Je sais ce que vous allez dire : il faut une certaine dose de masochisme pour regarder un tel film. D'autant plus que j'ai été prévenu, à maintes reprises, depuis belle lurette maintenant : ce film, c'est du caca sur pellicule. Et, personnellement, je n'avais pas une envie irrépressible de découvrir si ces rumeurs étaient fondées : j'avais mon opinion bien à moi, basée sur un a priori complètement assumé et sur une certaine connaissance de l'oeuvre de Louis Leterrier, et je n'avais pas envie de me faire avoir une fois de plus.
Mais, vous savez ce que c'est : ambiance estivale, repas familial, qu'est-ce qu'il y a à la télé ? oh tiens ! Le Choc des Titans, ça doit être sympa.
Mais non ! ai-je failli hurler. Trop tard. Et me voilà obligé de savourer Liam Neeson, caparaçonné comme le canasson d'un chevalier dans un Moyen-Age de pacotille, en train de jouer le divin papounet.
Alors, bien entendu, ce film est nul : là, je ne vous apprendrai rien. Je m'y attendais un petit peu, même si j'avoue en avoir sous-estimé la laideur. Bien entendu, les trucages numériques sont moches, mais c'est encore pire avec la caméra parkinsonnienne façon Michael Bay. Et le sommet de la monstruosité revient sans conteste à la représentation de l'Olympe, qui ressemble à un improbable mélange entre la salle de conseil des Jedi dans L'Attaque des Clones et une Table Ronde pour une production biélorusse des aventures d'Arthur. Et Zeus étincelle comme la devanture d'un bordel des beaux quartiers parisiens.
Mais l'horreur absolue, l'aberration ultime réside dans le traitement infligé à la mythologie grecque. Pour faire simple, le scénario a entièrement christianisé les légendes achéennes. Dès le début, on apprend que Zeus a créé les hommes (ah bon ? Je croyais bêtement que c'était Prométhée). Et quand on nous dit, quelques secondes plus tard, que Hadès est le dieu des Enfers et qu'il règne sur un monde sombre et monstrueux, quand on nous le montre, seul dieu vêtu de noir, traître, violent, belliciste, etc., alors on comprend facilement la migration qui s'est opérée. Zeus est devenu YHWH et Hadès Satan. Le jeu de Ralph Fiennes confirme encore ce choix : il ressemble à un mélange entre Voldemort et le Père Fouettard.

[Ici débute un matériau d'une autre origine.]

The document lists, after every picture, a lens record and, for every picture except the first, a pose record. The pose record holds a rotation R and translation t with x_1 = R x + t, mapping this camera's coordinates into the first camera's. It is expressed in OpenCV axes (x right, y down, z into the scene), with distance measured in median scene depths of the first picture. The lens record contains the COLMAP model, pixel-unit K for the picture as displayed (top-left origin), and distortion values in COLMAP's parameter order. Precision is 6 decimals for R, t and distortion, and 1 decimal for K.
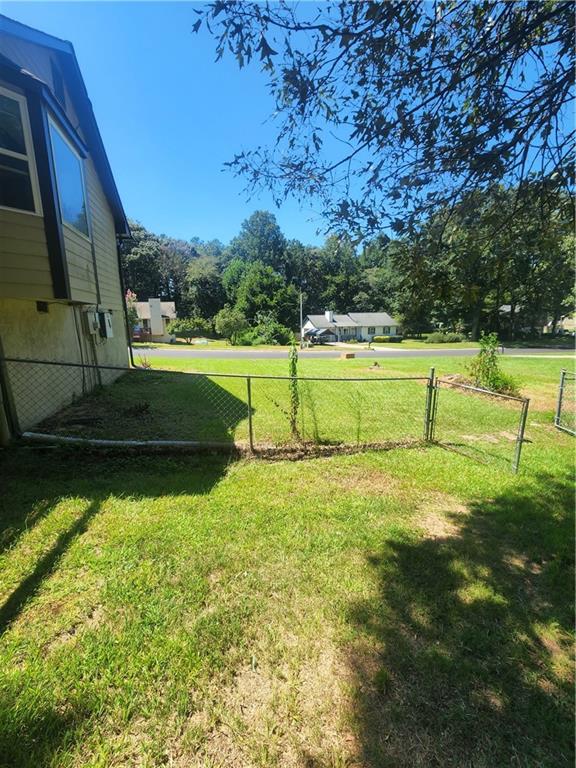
lens RADIAL K [[319.2, 0, 286.7], [0, 319.2, 382.4], [0, 0, 1]] dist [-0.006944, 0.000911]
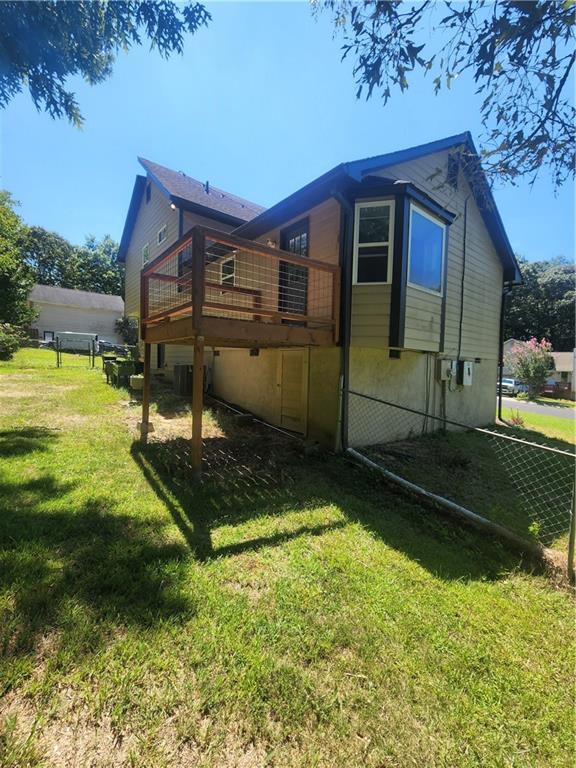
lens RADIAL K [[319.2, 0, 290.8], [0, 319.2, 377.8], [0, 0, 1]] dist [-0.006944, 0.000911]
pose [[0.392828, 0.061509, -0.917553, 0.244947], [-0.216832, 0.975824, -0.027416, -0.032073], [0.893683, 0.209725, 0.396668, 0.201041]]
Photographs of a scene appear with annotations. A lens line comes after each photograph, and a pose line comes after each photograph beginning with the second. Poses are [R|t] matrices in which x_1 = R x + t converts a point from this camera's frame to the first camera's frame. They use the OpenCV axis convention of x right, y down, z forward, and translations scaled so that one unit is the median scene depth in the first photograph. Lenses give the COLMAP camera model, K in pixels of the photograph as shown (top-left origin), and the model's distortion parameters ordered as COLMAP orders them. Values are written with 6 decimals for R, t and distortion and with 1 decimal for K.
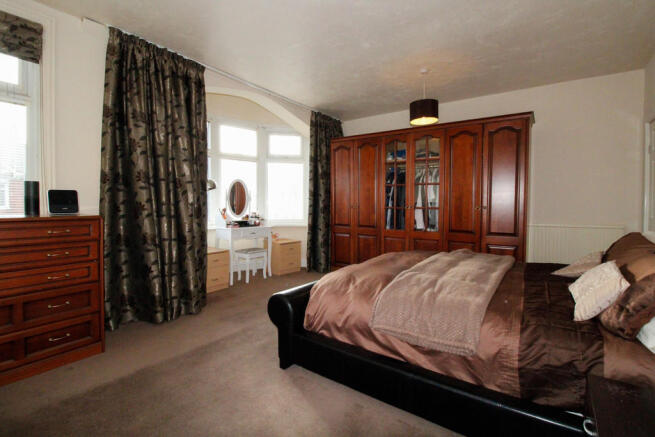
lens RADIAL K [[318.4, 0, 336.4], [0, 318.4, 205.5], [0, 0, 1]] dist [-0.000862, -0.000237]
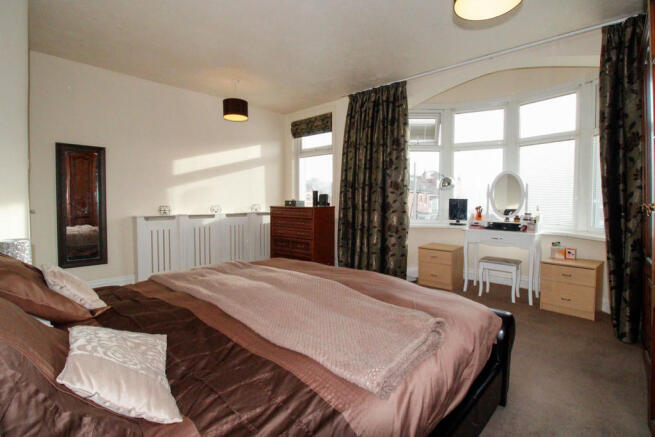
lens RADIAL K [[318.4, 0, 336.4], [0, 318.4, 205.5], [0, 0, 1]] dist [-0.000862, -0.000237]
pose [[-0.109671, -0.001577, -0.993967, 0.744570], [-0.009074, 0.999959, -0.000585, 0.013445], [0.993927, 0.008955, -0.109680, 0.883953]]
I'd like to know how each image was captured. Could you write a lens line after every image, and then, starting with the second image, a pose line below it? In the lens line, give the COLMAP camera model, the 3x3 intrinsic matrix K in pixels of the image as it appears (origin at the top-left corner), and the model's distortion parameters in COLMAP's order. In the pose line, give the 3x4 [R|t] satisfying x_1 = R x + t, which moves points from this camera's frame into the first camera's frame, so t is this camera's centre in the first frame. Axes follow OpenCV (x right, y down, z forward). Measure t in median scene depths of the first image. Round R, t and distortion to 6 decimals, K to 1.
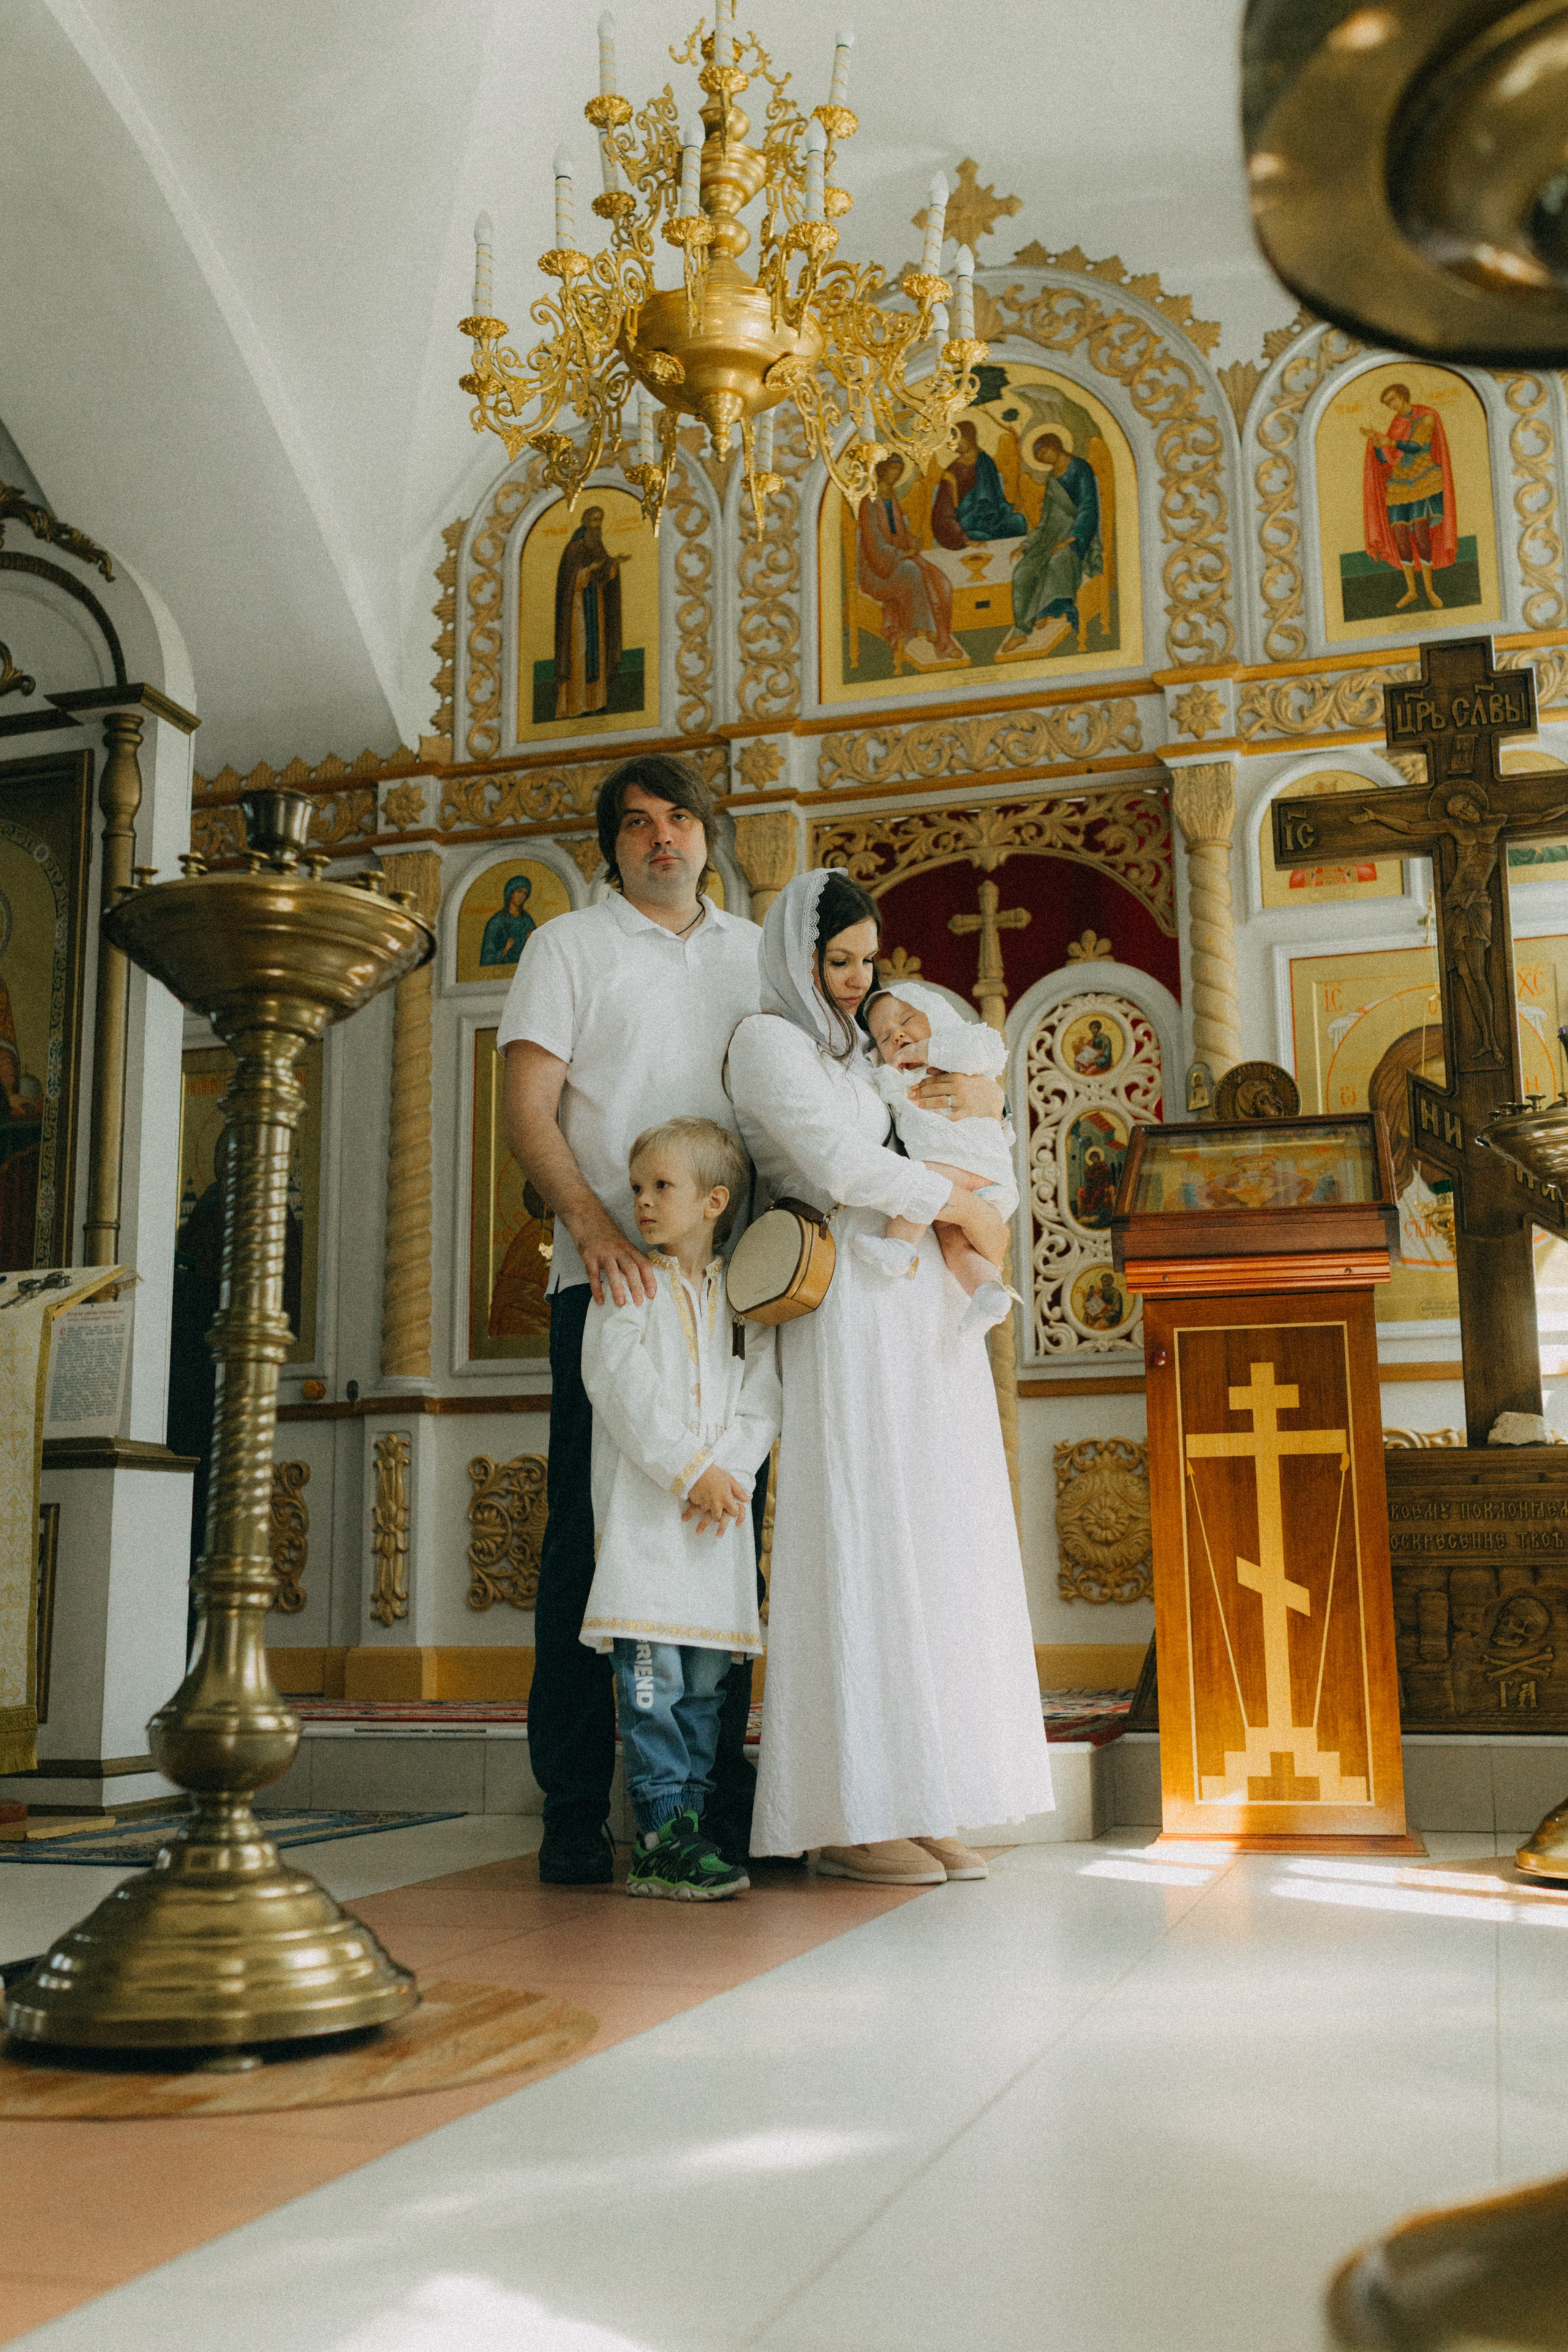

Et cette trahison de la mythologie grecque est attestée dans tout le film. Ainsi, il y a un aspect christique dans tout le film, dans le personnage de Persée bien sûr, mais aussi dans Andromède, cette princesse prête à se sacrifier pour sauver son peuple.
Et vous croyez que c'est tout ? Que nenni ! Ce film est un grand concentré de n'importe quoi. Ainsi, on y trouve un ancêtre du sabre laser (Persée serait-il le premier Jedi ?), des Djinns (tiens, je croyais que c'était plutôt arabe, les Djinns) et des scorpions géants transformés en autobus.
Ah, j'oubliais : pour appeler Charon, le fameux nocher qui mène sa barque vers les Enfers, il faut faire des ricochets dans l'eau, façon Amélie Poulain sur le Canal. Mais bien sûr...
Oh, et puis, vous ne trouvez pas que toute cette expédition ressemblait un peu à la Communauté de l'Anneau...
Alors, forcément, avec ça, les acteurs font ce qu'ils peuvent. Même des interprètes que j'apprécie (Neeson, Fiennes, Postlethwaite, Mikkelsen) ont, dans le regard, comme un message d'excuse auprès de leurs fans, du genre "J'ai des factures, moi aussi".
Et si même les acteurs capables d'être bons sont mauvais, que dire de Sam Worthington ? Rien, je crois. La meilleure solution, c'est de ne même pas citer son existence (n'offensons pas les dieux plus qu'ils ne le sont déjà).
Mais, comme un homme plongé au plus profond de l'Enfer voit, soudain, la faible lumière d'un espoir surgir à l'horizon lointain et sent alors ses forces revenir au triple galop, j'ai vu, ici, dans cette véritable leçon de cinéma (leçon de ce qu'il ne faut pas faire, bien évidemment), une lumière qui a irradié à travers mes yeux qui saignaient. Gemma Arterton... Elle joue le rôle de Io, et ce fut un régal. Ses tenues courtes furent un grand plaisir des yeux également, et j'avoue avoir attendu longtemps qu'elle fasse tomber sa tunique. En vain... Mais qu'importe, c'est à elle seule que je dédie l'unique point que j'attribue à ce film (attention, c'est purememnt physique, parce qu'elle joue très mal également).